Figure 1 Comparison of survival curves between the 2 groups.

Analysis of the predictive value of EBV infection on the prognosis of children with ALL

Children in the infected group were divided into a good prognosis group and poor prognosis group according to their survival prognosis. The EBV DNA levels in the good prognosis group were statistically lower than those in the poor prognosis group (P<0.01) (Table 4). The ROC curve showed that EBV had an AUC of 0.921, a sensitivity of 86.57%, and a specificity of 80.16% for predicting prognosis in children with ALL (Figure 2).
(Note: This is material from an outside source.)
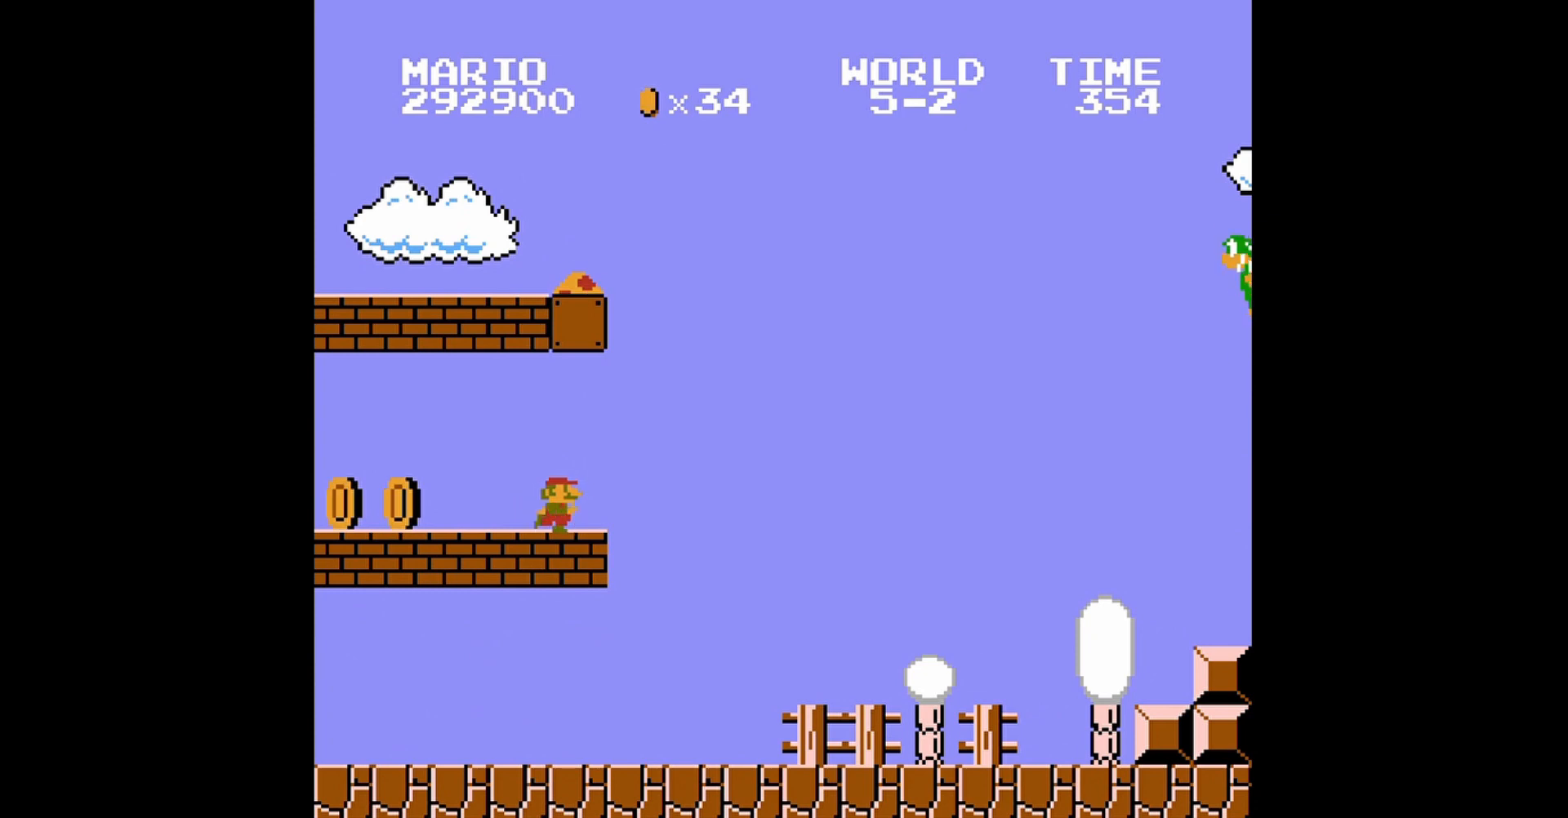
{"buttons": ["B", "DPAD_RIGHT"], "events": [[160, "DPAD_RIGHT", "up"], [320, "DPAD_RIGHT", "down"]]}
Figure 2 ROC curve for EBV infection to predict prognosis in children with ALL. ROC, receiver operating characteristic; EBV, Epstein-Barr virus; ALL, acute lymphoblastic leukemia.

Discussion

The EBV is DNA virus of the γ subfamily, composed of lipid bilayer, double-stranded DNA and capsid. The target cells of this virus are lymphocytes. It exists in a quiescent state in memory B cells with a long latency period. Primary EBV infection is asymptomatic, and this virus can induce malignancy through several pathogenic mechanisms (14-16). Childhood ALL is relatively common in clinical practice, and although many studies have analyzed the mechanisms of childhood ALL, no specific mechanisms have been identified, and it is generally accepted that the disease is associated with several factors, including the environment, opportunistic infections, and genetics (17). In recent years, studies on the relationship between EBV infection and childhood ALL have gradually increased, but fewer studies have been reported on the impact of this viral intervention on the clinical features and prognosis of childhood ALL. In this context, this paper analyzed the clinical characteristics and prognosis of childhood ALL with EBV infection, in order to provide a clinical reference for the study of the relationship between them. The results of this paper showed that 101 out of 162 children with ALL were positive for EBV, a positive rate of 62.35%, indicating a high rate of EBV infection in children with ALL.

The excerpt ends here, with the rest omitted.